Para poder prestar o serviço, as farmácias deverão se adequar às exigências definidas na norma e solicitar uma fiscalização pelas vigilâncias sanitárias estadual ou municipais para que recebam a licença sanitária. O não cumprimento das regras implicará em penalidades ao estabelecimento.
Na avaliação do farmacêutico apucaranense Márcio Antoniassi, membro do Conselho Regional de Farmácia, a definição das normas era o que faltava para regularizar a comercialização de vacinas nas farmácias. “A liberação da aplicação e venda de vacinas nas farmácias vai democratizar o acesso a esses medicamentos à população”, acredita.
Ele cita como exemplo o caso da vacina da gripe A. “A rede pública atende os grupos prioritários, porém as clínicas particulares não conseguem atender o restante da população Com as farmácias fornecendo este tipo de vacina vai aumentar a concorrência e preços tendem a baixar, facilitando o acesso”, avalia.
Antoniassi frisa que, desde 2014, as farmácias podiam comercializar vacinas, porém faltava ainda uma definição para as normas, o que fez com que o conselho da categoria entrasse com pedido junto à Sesa.
Para o farmacêutico Antônio Okener Filho, de Apucarana, também avalia a regularização um avanço. “Vai ajudar a popularizar esse serviço”, acredita. Ele, que tem acompanhado a discussão, comenta que está estudando se irá ou não ofertar o serviço. “Caso viermos ofertar este serviço, vamos precisar fazer alguns investimentos”, diz.

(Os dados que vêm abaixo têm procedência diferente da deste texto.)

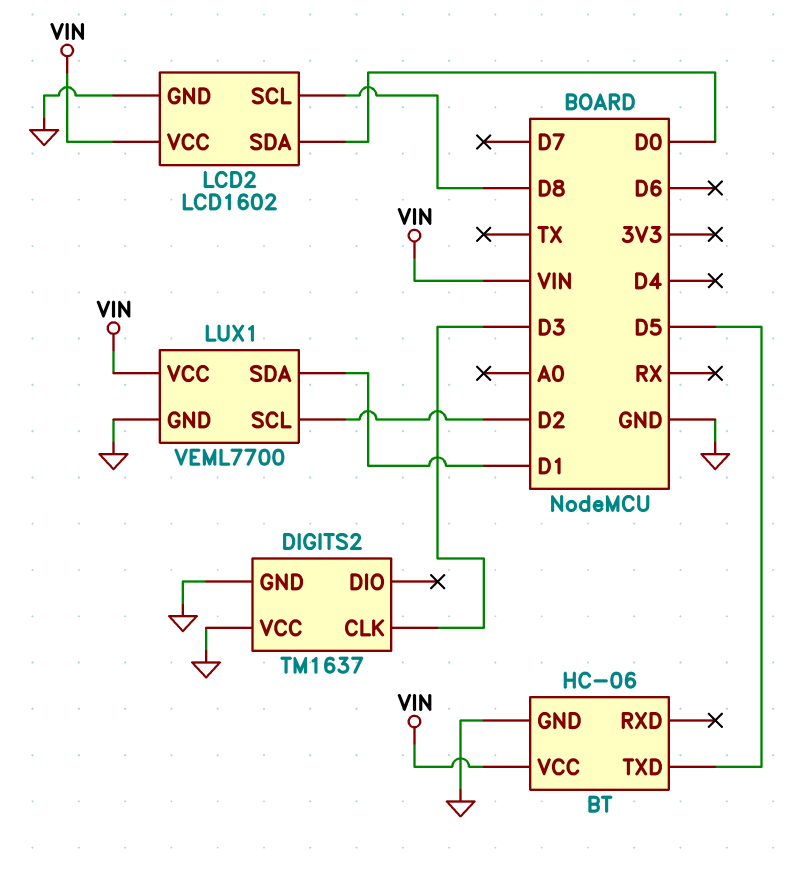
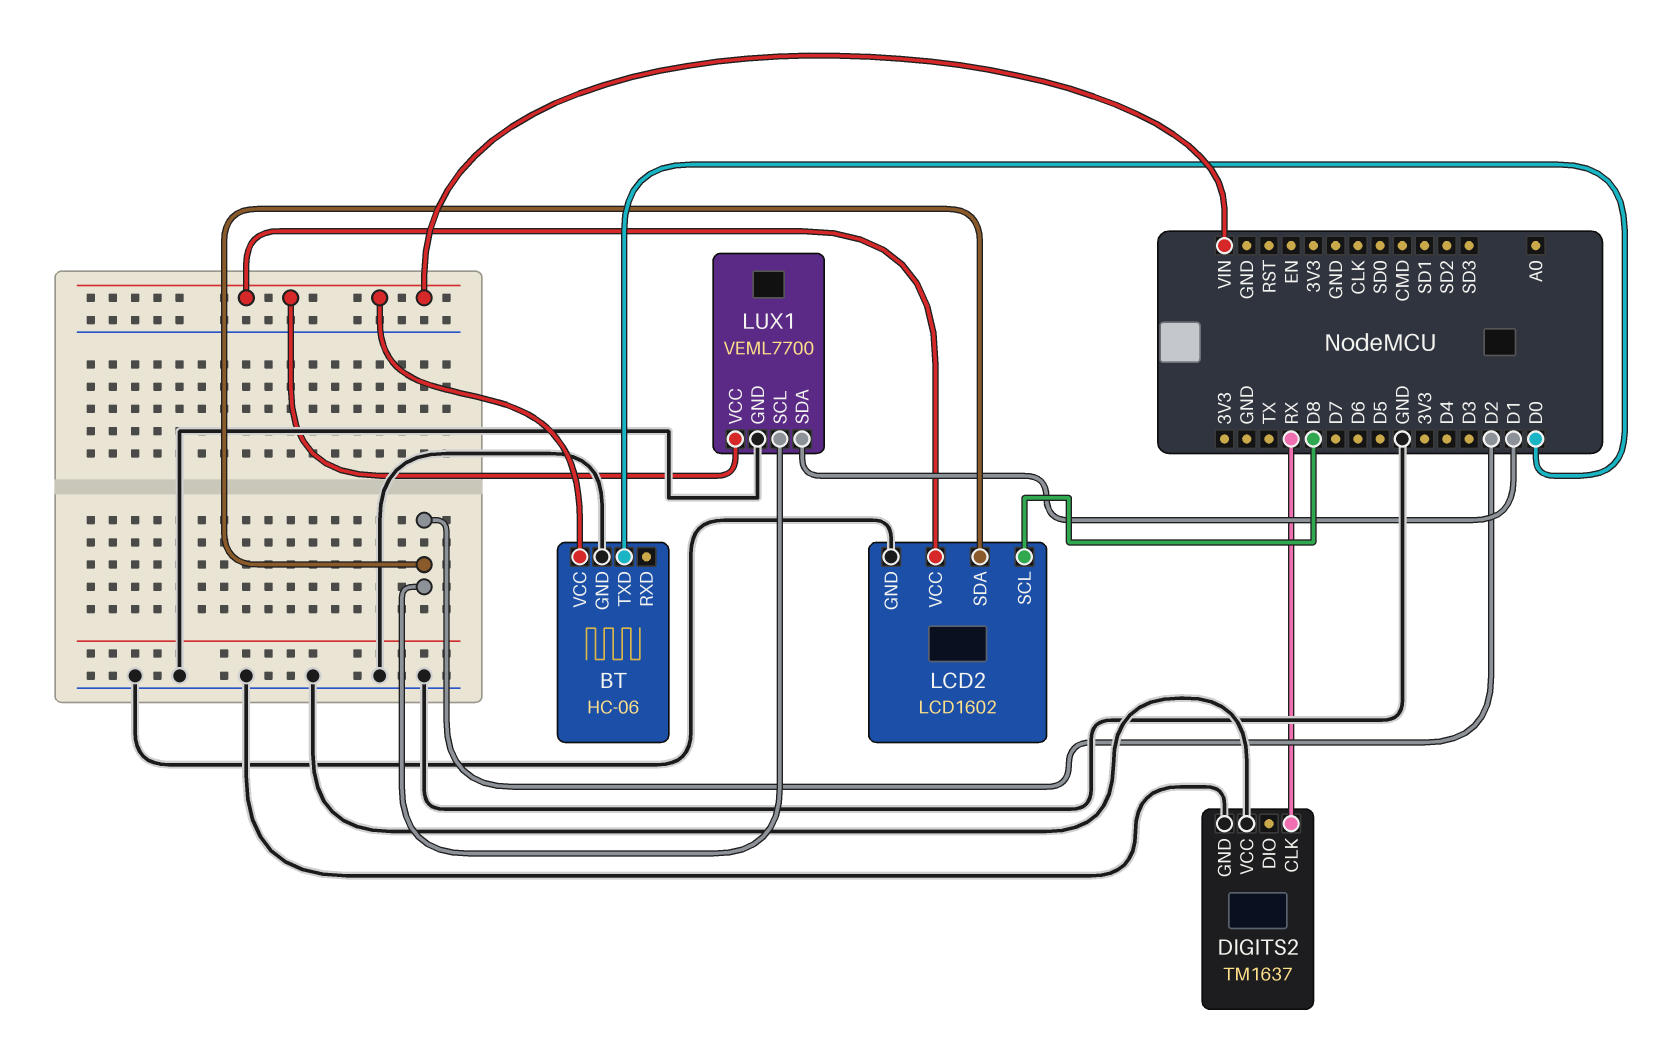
BT pin TXD: D5 -> D0
DIGITS2 pin CLK: D3 -> RX
LCD2 pin SDA: D0 -> D2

O também farmacêutico apucaranense Tarcísio Cenedesi revela que não pretende apostar neste seguimento. O motivo é justamente a exigência de uma sala à parte para aplicação da vacina. “A liberação é uma boa iniciativa, mas exige investimento para um medicamento que tem um período curto de validade, o que não é vantajoso à princípio”, sublinha.
A Resolução 473/2016, publicada em Diário Oficial no dia 30 de novembro, já está em vigor e prevê liberação somente para vacinas registradas no Ministério da Saúde. (COM AEN)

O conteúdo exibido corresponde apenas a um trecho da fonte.